> Exercise instructions:
Your copy should repeat the data that follows exactly and contain no image.

> Given material:

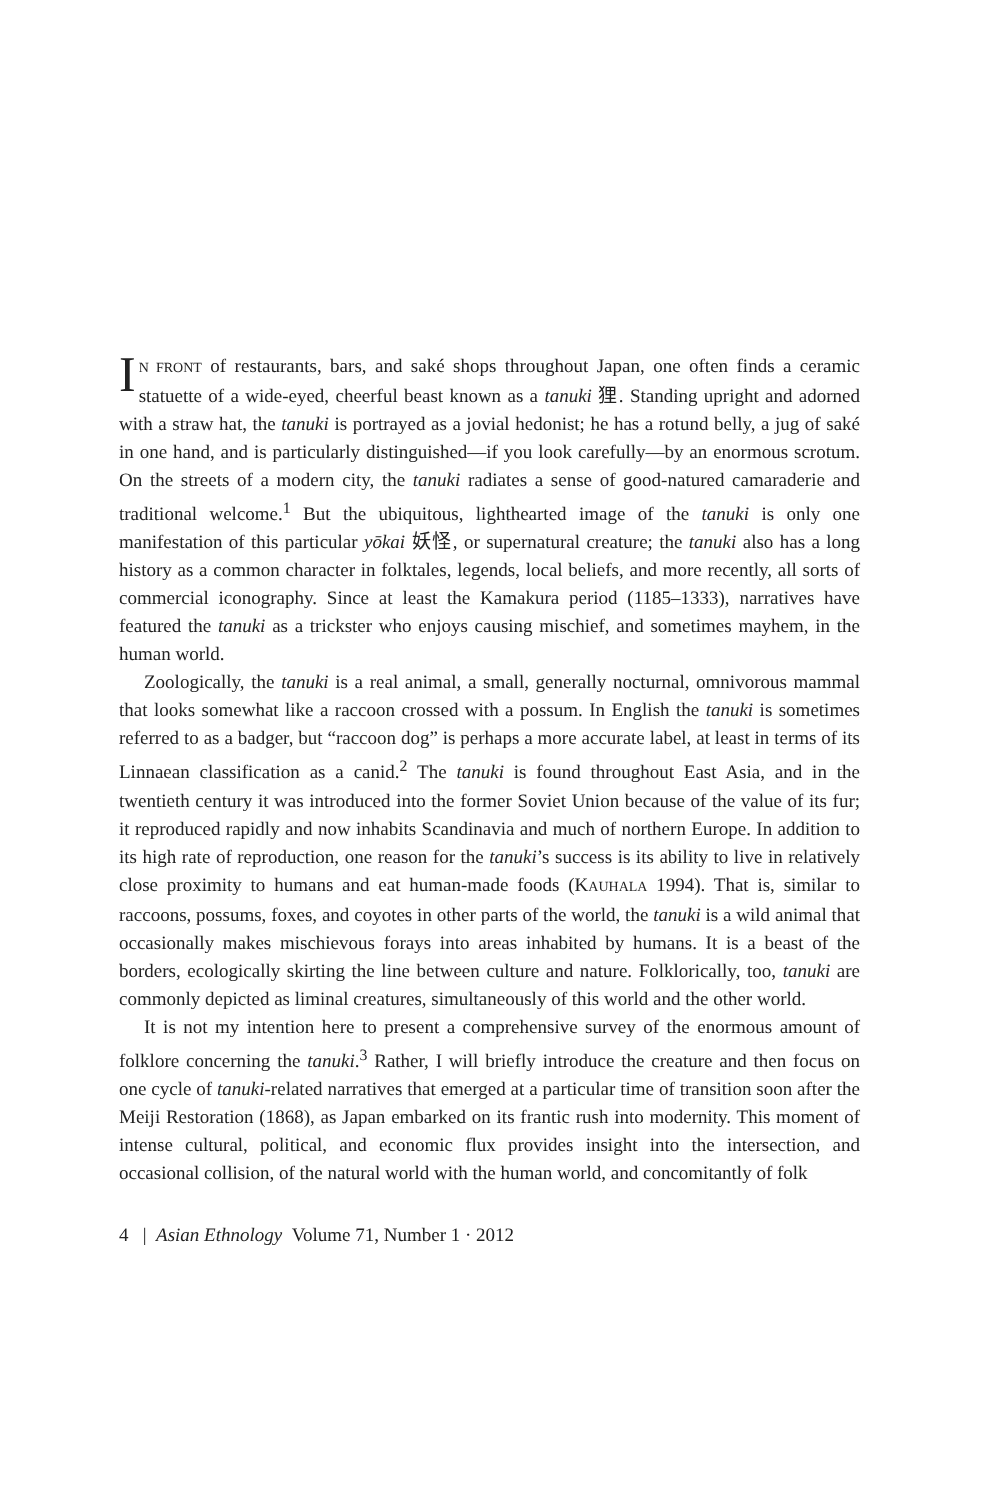IN FRONT of restaurants, bars, and saké shops throughout Japan, one often finds a ceramic statuette of a wide-eyed, cheerful beast known as a tanuki 狸. Standing upright and adorned with a straw hat, the tanuki is portrayed as a jovial hedonist; he has a rotund belly, a jug of saké in one hand, and is particularly distinguished—if you look carefully—by an enormous scrotum. On the streets of a modern city, the tanuki radiates a sense of good-natured camaraderie and traditional welcome.<sup>1</sup> But the ubiquitous, lighthearted image of the tanuki is only one manifestation of this particular yōkai 妖怪, or supernatural creature; the tanuki also has a long history as a common character in folktales, legends, local beliefs, and more recently, all sorts of commercial iconography. Since at least the Kamakura period (1185–1333), narratives have featured the tanuki as a trickster who enjoys causing mischief, and sometimes mayhem, in the human world.
Zoologically, the tanuki is a real animal, a small, generally nocturnal, omnivorous mammal that looks somewhat like a raccoon crossed with a possum. In English the tanuki is sometimes referred to as a badger, but “raccoon dog” is perhaps a more accurate label, at least in terms of its Linnaean classification as a canid.<sup>2</sup> The tanuki is found throughout East Asia, and in the twentieth century it was introduced into the former Soviet Union because of the value of its fur; it reproduced rapidly and now inhabits Scandinavia and much of northern Europe. In addition to its high rate of reproduction, one reason for the tanuki’s success is its ability to live in relatively close proximity to humans and eat human-made foods (KAUHALA 1994). That is, similar to raccoons, possums, foxes, and coyotes in other parts of the world, the tanuki is a wild animal that occasionally makes mischievous forays into areas inhabited by humans. It is a beast of the borders, ecologically skirting the line between culture and nature. Folklorically, too, tanuki are commonly depicted as liminal creatures, simultaneously of this world and the other world.
It is not my intention here to present a comprehensive survey of the enormous amount of folklore concerning the tanuki.<sup>3</sup> Rather, I will briefly introduce the creature and then focus on one cycle of tanuki-related narratives that emerged at a particular time of transition soon after the Meiji Restoration (1868), as Japan embarked on its frantic rush into modernity. This moment of intense cultural, political, and economic flux provides insight into the intersection, and occasional collision, of the natural world with the human world, and concomitantly of folk
4 | Asian Ethnology Volume 71, Number 1 · 2012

> Exercise solution:
IN FRONT of restaurants, bars, and saké shops throughout Japan, one often finds a ceramic statuette of a wide-eyed, cheerful beast known as a tanuki 狸. Standing upright and adorned with a straw hat, the tanuki is portrayed as a jovial hedonist; he has a rotund belly, a jug of saké in one hand, and is particularly distinguished—if you look carefully—by an enormous scrotum. On the streets of a modern city, the tanuki radiates a sense of good-natured camaraderie and traditional welcome.<sup>1</sup> But the ubiquitous, lighthearted image of the tanuki is only one manifestation of this particular yōkai 妖怪, or supernatural creature; the tanuki also has a long history as a common character in folktales, legends, local beliefs, and more recently, all sorts of commercial iconography. Since at least the Kamakura period (1185–1333), narratives have featured the tanuki as a trickster who enjoys causing mischief, and sometimes mayhem, in the human world.
Zoologically, the tanuki is a real animal, a small, generally nocturnal, omnivorous mammal that looks somewhat like a raccoon crossed with a possum. In English the tanuki is sometimes referred to as a badger, but “raccoon dog” is perhaps a more accurate label, at least in terms of its Linnaean classification as a canid.<sup>2</sup> The tanuki is found throughout East Asia, and in the twentieth century it was introduced into the former Soviet Union because of the value of its fur; it reproduced rapidly and now inhabits Scandinavia and much of northern Europe. In addition to its high rate of reproduction, one reason for the tanuki’s success is its ability to live in relatively close proximity to humans and eat human-made foods (KAUHALA 1994). That is, similar to raccoons, possums, foxes, and coyotes in other parts of the world, the tanuki is a wild animal that occasionally makes mischievous forays into areas inhabited by humans. It is a beast of the borders, ecologically skirting the line between culture and nature. Folklorically, too, tanuki are commonly depicted as liminal creatures, simultaneously of this world and the other world.
It is not my intention here to present a comprehensive survey of the enormous amount of folklore concerning the tanuki.<sup>3</sup> Rather, I will briefly introduce the creature and then focus on one cycle of tanuki-related narratives that emerged at a particular time of transition soon after the Meiji Restoration (1868), as Japan embarked on its frantic rush into modernity. This moment of intense cultural, political, and economic flux provides insight into the intersection, and occasional collision, of the natural world with the human world, and concomitantly of folk
4 | Asian Ethnology Volume 71, Number 1 · 2012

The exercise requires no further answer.